X_train, X_test, y_train, y_test = train_test_split(X, y, test_size=0.2, random_state=26)

print(f'Training data shape: {X_train.shape}')
print(f'Test data shape: {X_test.shape}')

In [None]:
from sklearn.metrics import classification_report, accuracy_score, confusion_matrix, precision_score, recall_score, f1_score
from sklearn.model_selection import StratifiedKFold, cross_val_score
from imblearn.over_sampling import SMOTE
from sklearn.linear_model import LogisticRegression
from sklearn.svm import SVC
import xgboost as xgb
from sklearn.ensemble import RandomForestClassifier
import numpy as np

# Resample data to handle imbalance
smote = SMOTE(random_state=26)
X_train, y_train = smote.fit_resample(X_train, y_train)

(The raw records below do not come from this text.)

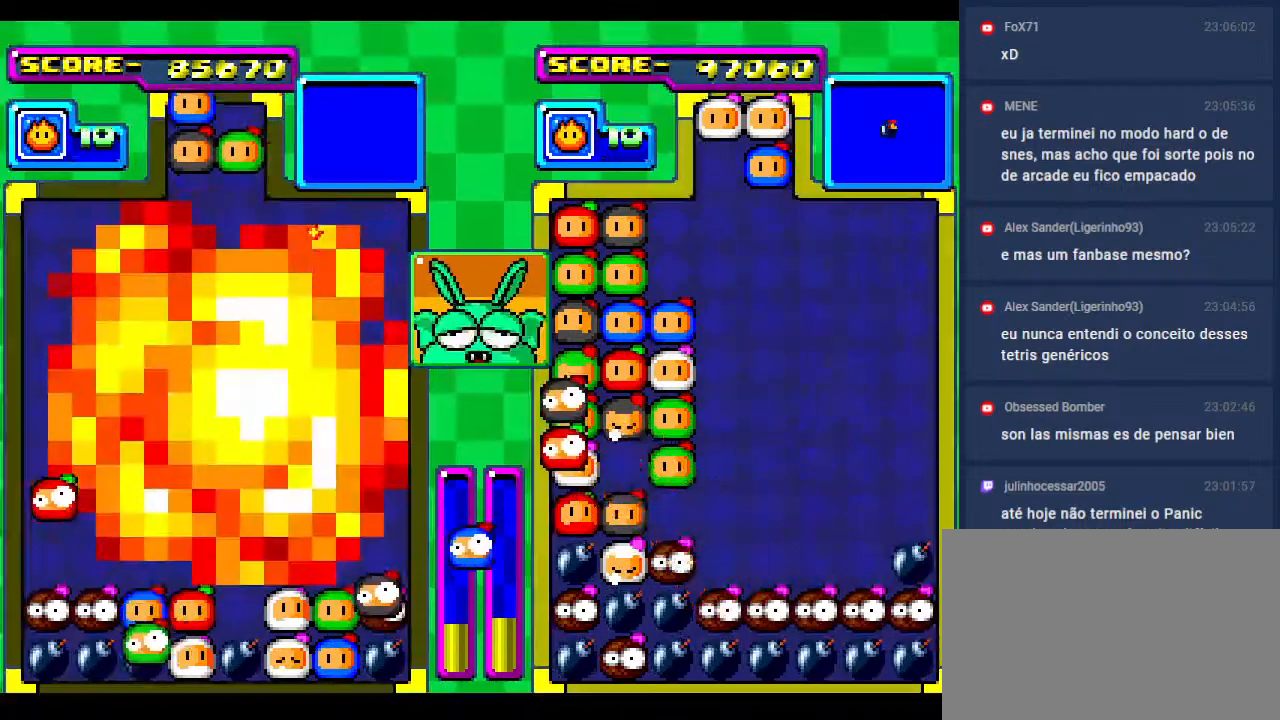
{"buttons": [], "events": [[167, "DPAD_DOWN", "up"]]}
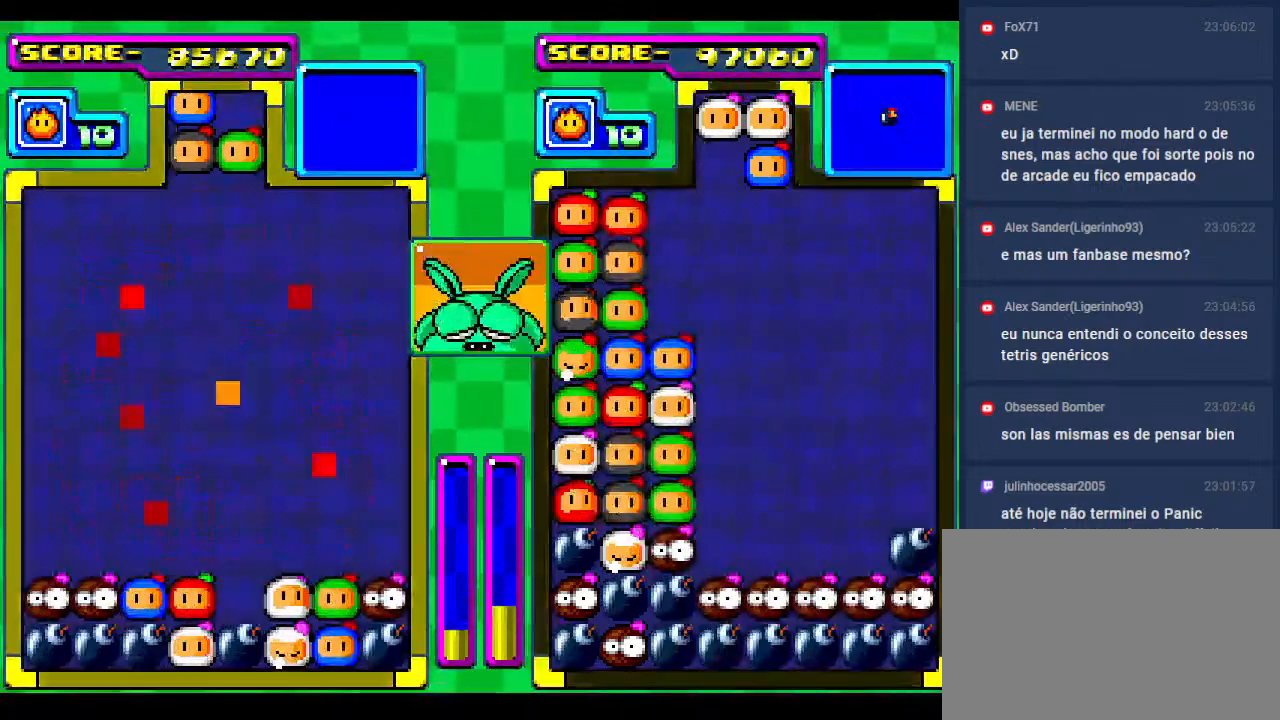
{"buttons": [], "events": []}
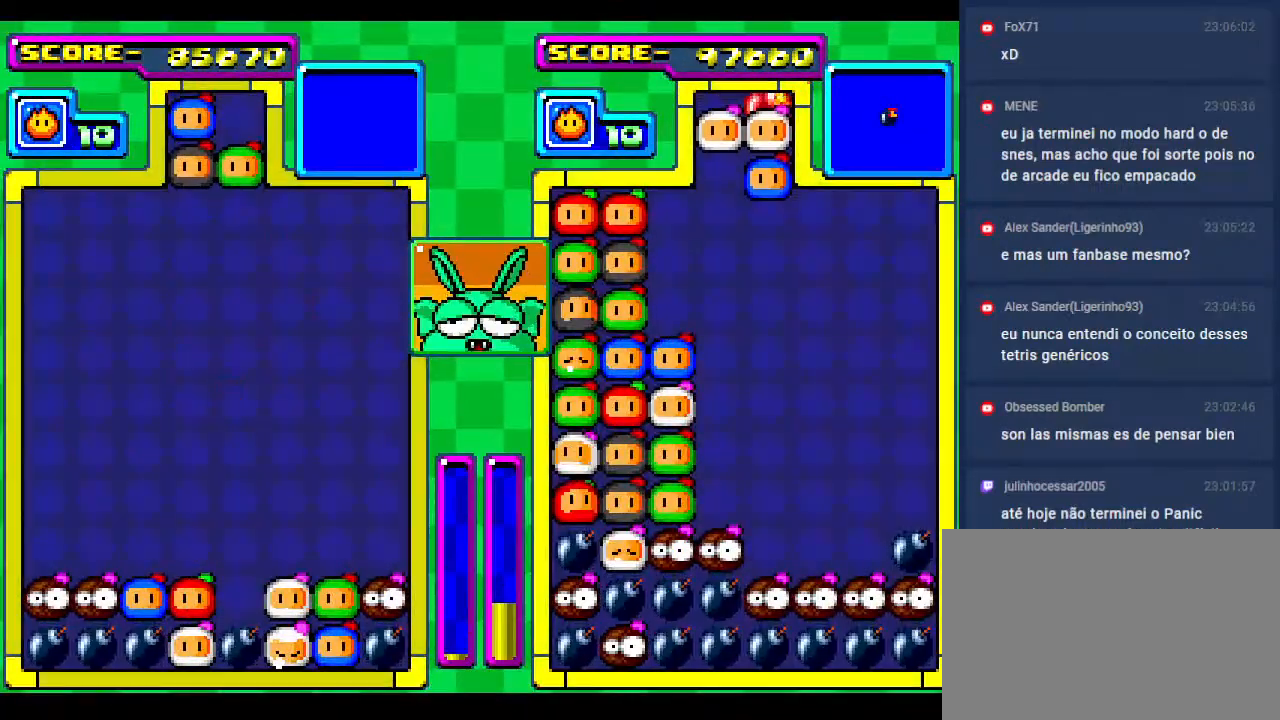
{"buttons": ["DPAD_RIGHT"], "events": [[167, "DPAD_DOWN", "down"], [200, "DPAD_RIGHT", "down"], [250, "DPAD_DOWN", "up"], [300, "DPAD_RIGHT", "up"], [417, "DPAD_RIGHT", "down"]]}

# dictionary for all the models used
models = {
    'Logistic Regression': LogisticRegression(class_weight='balanced', max_iter=1000),
    'SVM': SVC(class_weight='balanced', probability=True),
    'XGBoost': xgb.XGBClassifier(scale_pos_weight=(np.sum(y_train == 0)/np.sum(y_train == 1)), eval_metric='mlogloss'),
    'Random Forest': RandomForestClassifier(class_weight='balanced'),
}

evaluation_results = {}

cv = StratifiedKFold(n_splits=5, shuffle=True, random_state=26)

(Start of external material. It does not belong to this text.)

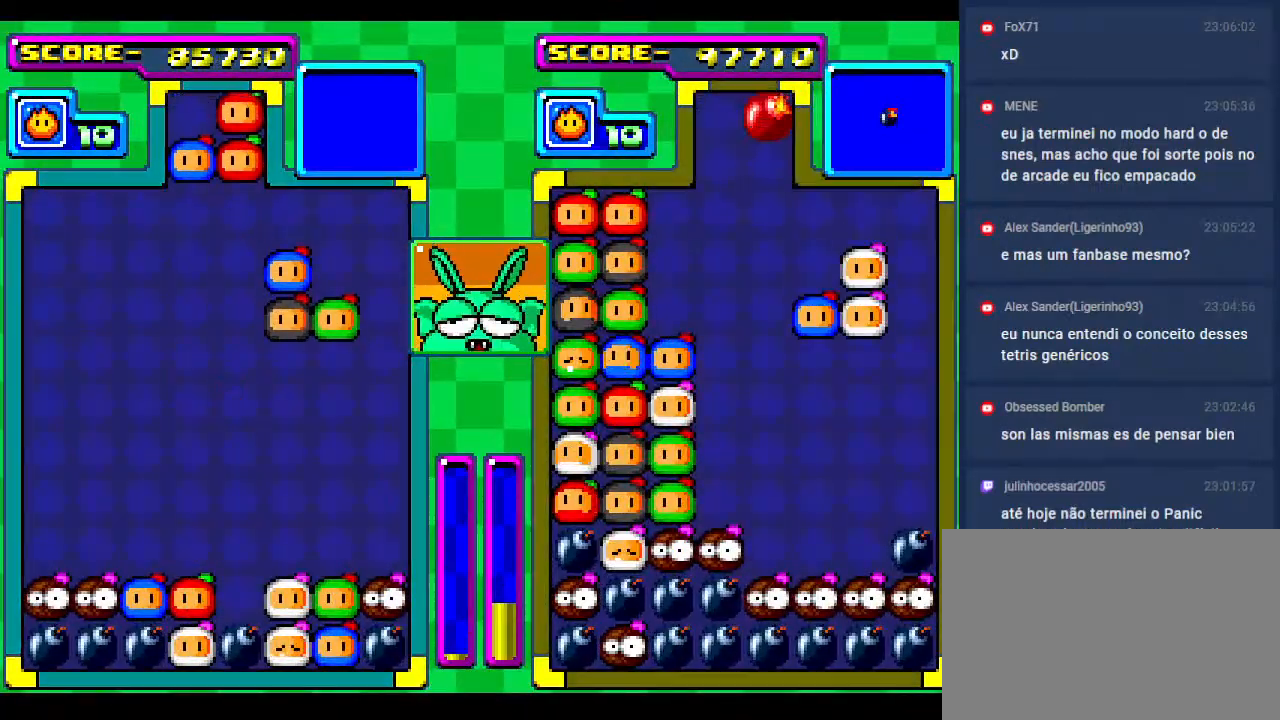
{"buttons": ["DPAD_DOWN"], "events": [[17, "DPAD_RIGHT", "up"], [250, "DPAD_RIGHT", "down"], [383, "DPAD_DOWN", "down"], [417, "DPAD_RIGHT", "up"]]}
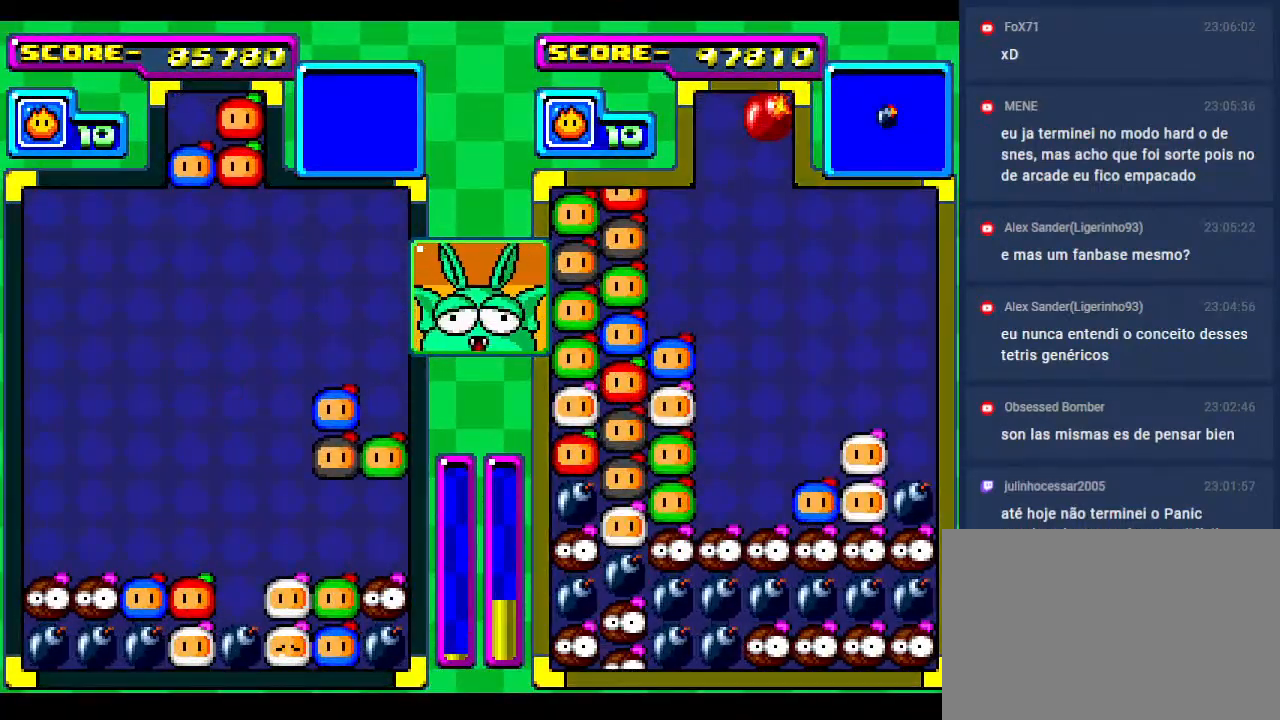
{"buttons": [], "events": [[83, "DPAD_DOWN", "up"]]}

for model_name, model in models.items():
    print(f"Evaluating {model_name}...")
    
    model.fit(X_train, y_train)
    
    y_pred = model.predict(X_test)
    
    accuracy = accuracy_score(y_test, y_pred)
    precision = precision_score(y_test, y_pred, average='weighted')
    recall = recall_score(y_test, y_pred, average='weighted')
    f1 = f1_score(y_test, y_pred, average='weighted')
    conf_matrix = confusion_matrix(y_test, y_pred)
    classification_rep = classification_report(y_test, y_pred)

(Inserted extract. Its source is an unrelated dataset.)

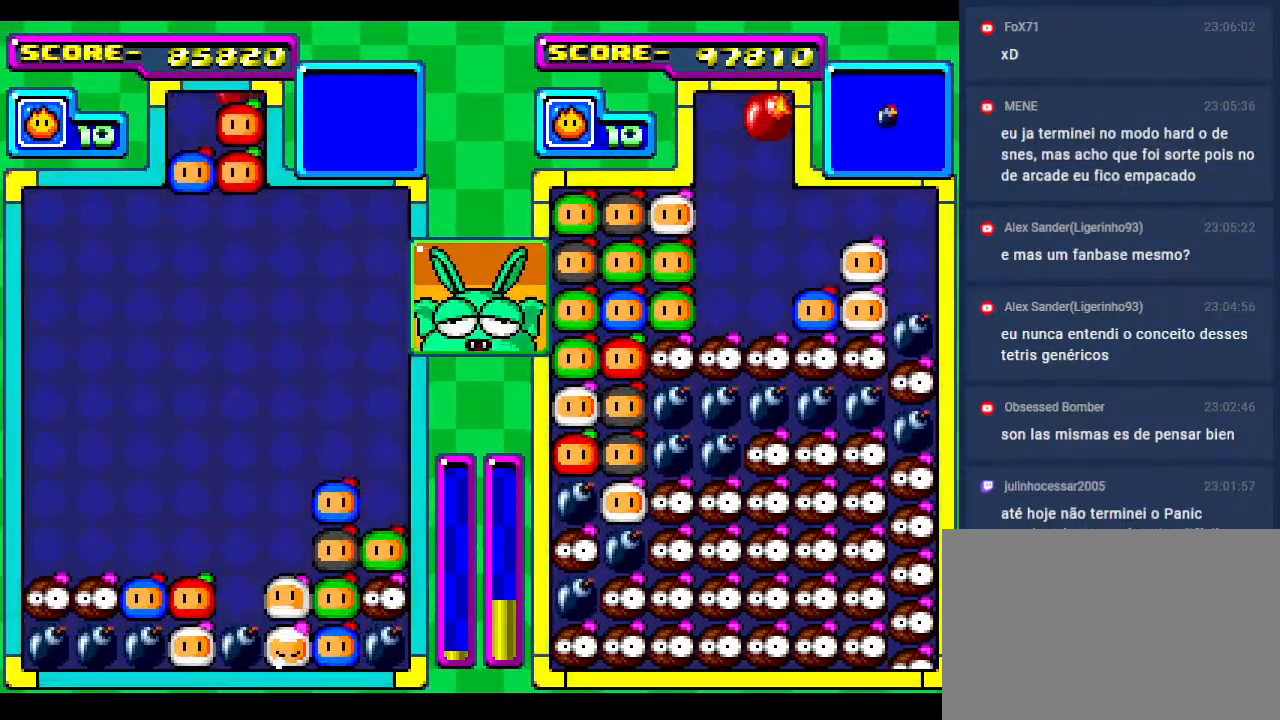
{"buttons": ["DPAD_DOWN"], "events": [[67, "DPAD_RIGHT", "down"], [100, "DPAD_DOWN", "down"], [117, "DPAD_RIGHT", "up"], [183, "DPAD_DOWN", "up"], [400, "DPAD_DOWN", "down"]]}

    cv_scores = cross_val_score(model, X_train, y_train, cv=cv, scoring='f1')
    mean_cv_score = np.mean(cv_scores)

    evaluation_results[model_name] = {
        'Classification Report': classification_rep,
        'Confusion Matrix': conf_matrix,
        'Mean Cross-Validation F1 Score': mean_cv_score,
    }
    
    print(f'{model_name} Performance:')
    print('Classification Report:\n', classification_rep)
    print('Mean Cross-Validation F1 Score:', mean_cv_score)
    print('Confusion Matrix:\n', conf_matrix)
    print('\n')


---
# **6.  Interpretation and Application**
using metrics, find the best possible model to be used on the data.

In [None]:
# Determine the best model based on Mean Cross-Validation F1 Score
best_model_name = max(evaluation_results, key=lambda k: evaluation_results[k]['Mean Cross-Validation F1 Score'])
best_model_metrics = evaluation_results[best_model_name]

# Print the model's info
print(f'======================================')
print(f"The best model is: {best_model_name}")
print(f'======================================')
print(f'Metrics:\n---------------------')
print('Classification Report:', best_model_metrics['Classification Report'])
print('Confusion Matrix:\n', best_model_metrics['Confusion Matrix'])
print('Mean Cross-Validation F1 Score:', best_model_metrics['Mean Cross-Validation F1 Score'])

### **How Can We Use This Model Efficiently?**

#### **Real-Time Monitoring**

We can **connect** the model to social media to keep an eye on **disaster-related tweets**. This way, it can automatically **alert authorities** about new situations, helping them respond quickly and coordinate efforts.

#### **Spotting Key Information**

The model helps **pick out** and **highlight** crucial info from social media, making sure that **important updates** get to the right people in time. This helps affected communities stay informed.

#### **Guiding Resource Use**

It also looks at **tweet trends** to help decide where **resources** should go. By showing how **serious** and **widespread** a disaster is, the model supports **smarter planning** and quicker responses.